Nos podemos quedar nosotros sin pan bueno para comer si no admitimos que una oposición sana es un requisito para obtener un buen gobierno. Si no nos convencemos de que es una necesidad social que críticos y amigos se den la mano para ayudar a la oposición a enterrar a sus muertos y curar a sus heridos. Levantarla cuando ha mordido el polvo es un rescate con sentido común.

La oposición es aliada natural del ciudadano. En la canasta básica de la democracia es un artículo de primera necesidad. En las curules del Congreso y los cuadros de los partidos, la oposición ocupa posiciones de privilegio que le permiten un radio de acción amplio y resonante en su misión de vigilar la ley, ofrecer un foro a la discrepancia, abrir trincheras a la defensa de los derechos, seguirle la pista a la obra pública, proponer alternativas a los puntos de vista oficiales y, en suma, presentar segundas opiniones que, como en la medicina y otros quehaceres humanos, contribuyen a despejar horizontes y prevenir errores o rectificarlos.

La oposición puede ser también aliada invaluable del gobierno si éste la entiende como muro de contención que lo mantenga en el camino recto y lo oriente con advertencias oportunas de desviación. Una aliada que ha de ser respetable y respetada para ser útil, porque los dueños del poder, cuando no tienen el santo temor a perderlo, tarde o temprano caerán en la tentación de hacer lo que les dé la gana y aficionarse al disfrute de los abusos y excesos que caracterizan el monopolio arbitrario de la autoridad.

La misma historia nos avisa que no sería un milagro que del calvario del 5 de julio surja la oposición redimida de sus pecados. Una redención que parte de una conciencia. La conciencia plena de que la prioridad de la oposición no es la conquista del mando sino la difusión, la defensa y el predominio de la verdad, la justicia y la ley en la vida pública.

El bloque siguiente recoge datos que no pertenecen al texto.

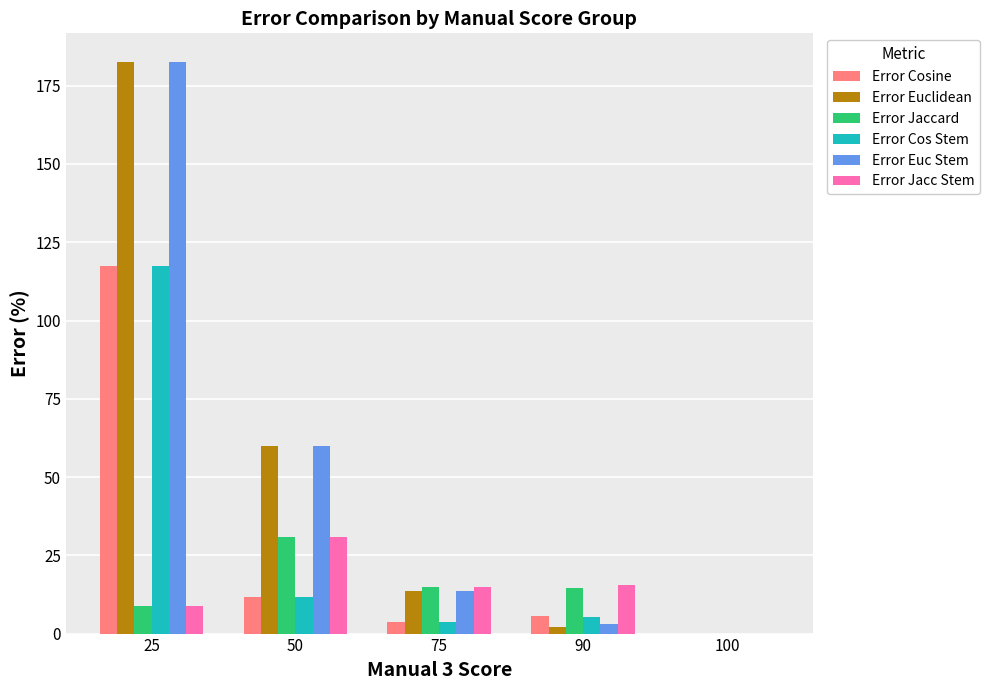

Does the chart contain stacked bars?

No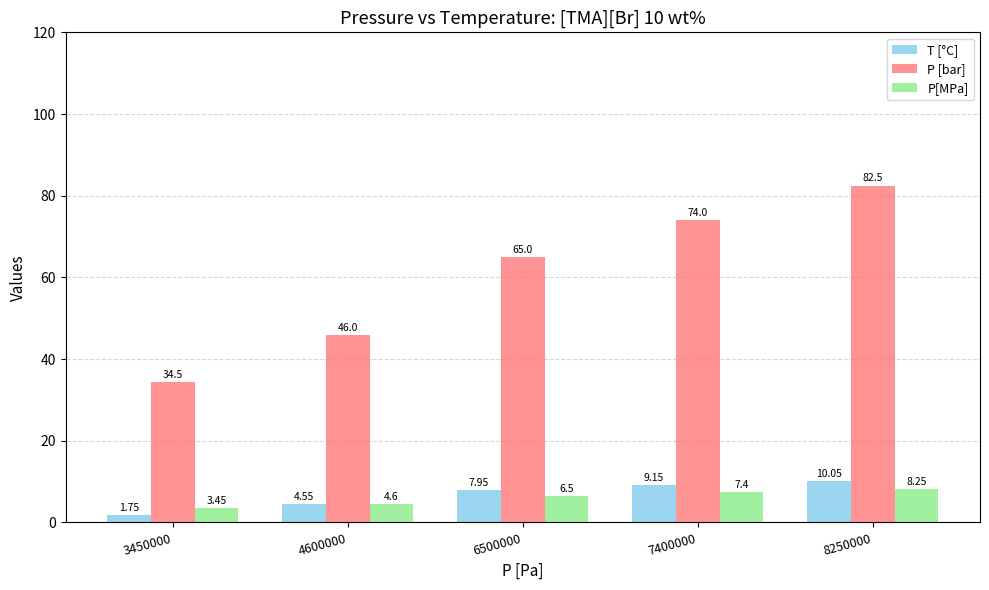

What is the sum of all P[MPa] values?

30.2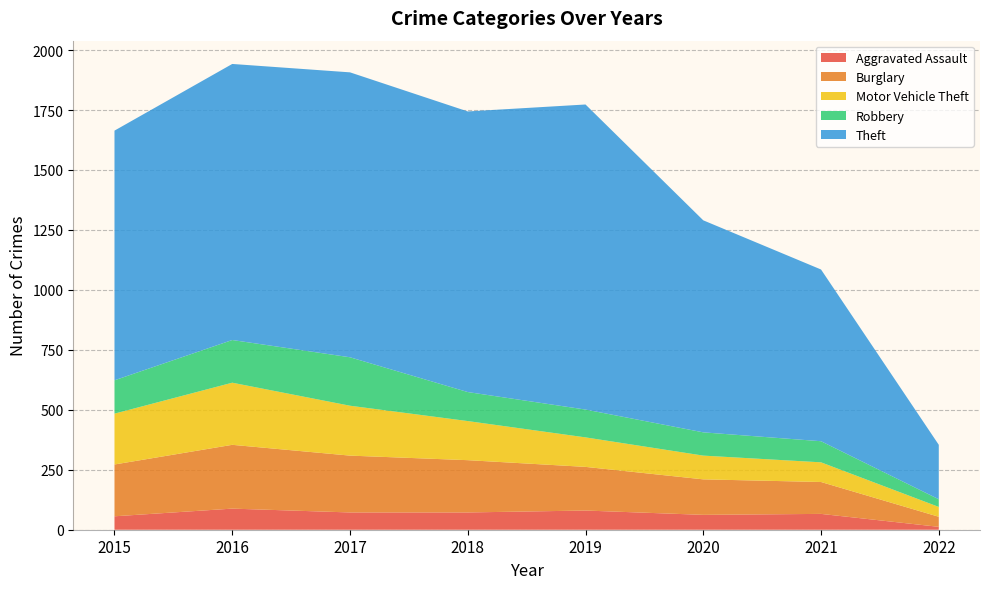

Reading left to right, transcribe all the data shown in this chart.

Aggravated Assault: 2015=56	2016=88	2017=72	2018=72	2019=80	2020=62	2021=66	2022=12
Burglary: 2015=216	2016=266	2017=237	2018=218	2019=182	2020=148	2021=133	2022=42
Motor Vehicle Theft: 2015=212	2016=259	2017=208	2018=163	2019=123	2020=99	2021=82	2022=41
Robbery: 2015=139	2016=178	2017=202	2018=121	2019=116	2020=97	2021=88	2022=32
Theft: 2015=1041	2016=1151	2017=1188	2018=1170	2019=1272	2020=884	2021=716	2022=227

Es una prioridad que, sin embargo, no excluye la prontitud en el regreso de los derrotados al gobierno, incluso en la elección siguiente. Se equivocaron, por ejemplo, quienes estaban dispuestos a firmar el acta de defunción del PRI en los comienzos de 2000 en vista de sus colapsos electorales. Ya hemos visto cómo en un abrir y cerrar de ojos ese partido ha vuelto con holgura al primer lugar, a pesar de las hondas discordias y divisiones internas que auguraban su desmembramiento y hasta su desaparición.

El regreso a la vanguardia política se consigue a veces con la capitalización cívica de los errores y vicios en los que el partido oficial incurra en la gestión gubernativa. En otras ocasiones se logra cuando la oposición se compenetra de los cambios que ocurren en la sociedad y encuentra al líder que la guíe y encabece una propuesta que responda con acierto a las demandas de los tiempos nuevos. Esta última alternativa es preferible porque tiende al triunfo del mejor, no del menos malo.

Terminemos con un voto cordial porque la oposición, del signo político que sea, ponga pronto su casa en orden y asuma con ímpetus renacidos y renovadores el doble papel que la democracia le asigna: ayudar al gobierno a prestar al pueblo un servicio eficiente o demostrar que puede sustituirlo si es incapaz de prestarlo.

Servicio que al pueblo le será difícil o imposible obtener si la oposición no está a su lado cuando llega el momento de exigirlo.— Mérida, Yucatán.